Seoul - Nordkoreas Machthaber Kim Jong Un hat nach Berichten der Staatsmedien "Richtlinien" für die Stärkung der Streitkräfte und zur Verteidigung des Landes ausgegeben. Kim habe die Anweisungen in einer "wichtigen" Abschlussrede zu einem erweiterten Treffen der zentralen Militärkommission der Arbeiterpartei getroffen, berichtete die nordkoreanische Nachrichtenagentur KCNA. Neben organisatorischen Fragen habe der Ausbau der militärischen Kapazitäten im Mittelpunkt gestanden.

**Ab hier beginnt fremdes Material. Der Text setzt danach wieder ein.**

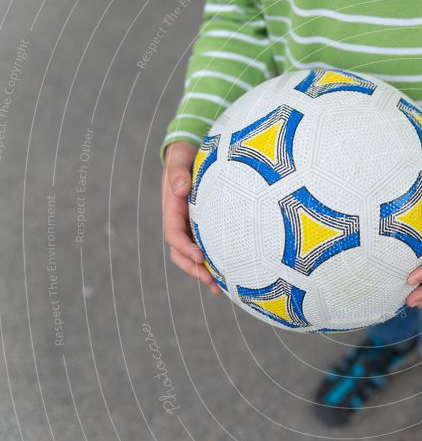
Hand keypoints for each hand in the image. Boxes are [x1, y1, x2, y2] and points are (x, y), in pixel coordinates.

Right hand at [162, 141, 221, 294]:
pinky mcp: (204, 225)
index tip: (200, 257)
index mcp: (173, 209)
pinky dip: (214, 261)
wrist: (191, 152)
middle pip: (182, 252)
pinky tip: (229, 274)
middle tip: (211, 282)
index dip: (185, 248)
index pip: (174, 234)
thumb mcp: (179, 159)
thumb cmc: (185, 155)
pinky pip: (207, 246)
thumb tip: (181, 188)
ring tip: (220, 288)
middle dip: (194, 269)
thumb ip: (178, 172)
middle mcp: (180, 221)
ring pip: (194, 254)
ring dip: (204, 272)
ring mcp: (192, 225)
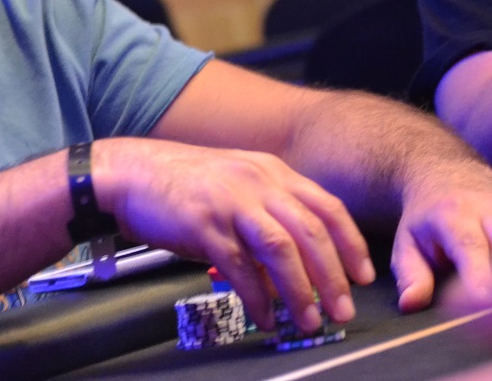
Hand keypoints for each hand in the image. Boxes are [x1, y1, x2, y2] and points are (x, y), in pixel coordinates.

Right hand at [92, 138, 375, 332]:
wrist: (129, 173)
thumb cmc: (181, 183)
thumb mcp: (234, 186)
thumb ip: (267, 215)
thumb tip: (293, 263)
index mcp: (270, 171)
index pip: (327, 207)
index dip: (351, 244)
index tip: (363, 275)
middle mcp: (256, 181)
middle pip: (312, 231)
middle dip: (334, 276)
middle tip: (342, 308)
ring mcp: (230, 201)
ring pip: (282, 249)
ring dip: (301, 290)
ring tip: (309, 320)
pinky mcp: (204, 224)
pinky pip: (240, 266)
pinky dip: (257, 296)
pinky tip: (264, 316)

Einzelheiten wurden nicht genannt. Doch wurde der Bericht in Südkorea als weiterer Hinweis dafür gesehen, dass das kommunistische Nachbarland jederzeit einen dritten Atomtest unternehmen könnte. Experten und Geheimdienstmitarbeiter erwarten, dass ein solcher Test vor dem koreanischen Neujahrstag am 10. Februar stattfinden wird.

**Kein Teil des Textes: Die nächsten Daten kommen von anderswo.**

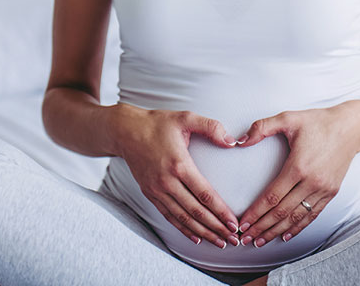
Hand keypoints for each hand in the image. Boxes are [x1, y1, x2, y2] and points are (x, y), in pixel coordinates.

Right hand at [108, 102, 240, 247]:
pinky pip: (169, 216)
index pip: (204, 194)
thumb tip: (233, 141)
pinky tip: (196, 238)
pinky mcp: (149, 194)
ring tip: (219, 242)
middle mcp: (166, 182)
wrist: (125, 131)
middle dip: (216, 228)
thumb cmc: (158, 123)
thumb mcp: (186, 117)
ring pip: (183, 218)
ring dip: (203, 232)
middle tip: (234, 240)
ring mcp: (156, 190)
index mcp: (179, 164)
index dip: (221, 211)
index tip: (234, 223)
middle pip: (195, 212)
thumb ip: (211, 127)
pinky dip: (183, 229)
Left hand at [235, 105, 359, 246]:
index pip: (271, 197)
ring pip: (296, 217)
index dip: (255, 213)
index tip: (242, 223)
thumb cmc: (318, 121)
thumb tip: (240, 140)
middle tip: (244, 239)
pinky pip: (312, 215)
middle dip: (261, 227)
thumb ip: (262, 127)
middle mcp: (311, 182)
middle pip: (281, 212)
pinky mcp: (331, 192)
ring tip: (259, 241)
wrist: (351, 128)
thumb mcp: (288, 118)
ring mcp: (323, 189)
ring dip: (276, 231)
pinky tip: (285, 236)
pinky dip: (298, 227)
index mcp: (298, 166)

USA und Südkorea bereiten Seemanöver vor
Im Januar hatte Pjöngjang bereits mit einem weiteren Versuch sowie weiteren Raketentests gedroht - aus Protest gegen die Ausweitung von Uno-Sanktionen gegen das Land. Der Weltsicherheitsrat hatte den Sanktionsbeschluss wegen eines umstrittenen nordkoreanischen Raketenstarts im Dezember verabschiedet. Auf die ersten Atomtests in Nordkorea 2006 und 2009 hatte das höchste Uno-Gremium ebenfalls die Sanktionen verschärft.
Die Streitkräfte der USA und Südkoreas bereiteten sich unterdessen auf ein neues gemeinsames Seemanöver vor der Ostküste der koreanischen Halbinsel vor. Die seit längerem geplanten Übungen von Montag bis Mittwoch dienten der Raketen- und U-Boot-Abwehr, sagte ein Sprecher des Verteidigungsministeriums in Seoul. An der geplanten Übung nehmen unter anderem das Atom-U-Boot "San Francisco" sowie ein Zerstörer mit dem Aegis-Warn- und Feuerleitsystem der amerikanischen Streitkräfte teil. Die USA haben derzeit 28 500 Soldaten als Abschreckung gegen Nordkorea in Südkorea stationiert.
Nordkorea verurteilt die Manöver der beiden Länder als Vorbereitung zu einem Angriff. Die USA und Südkorea bestreiten das.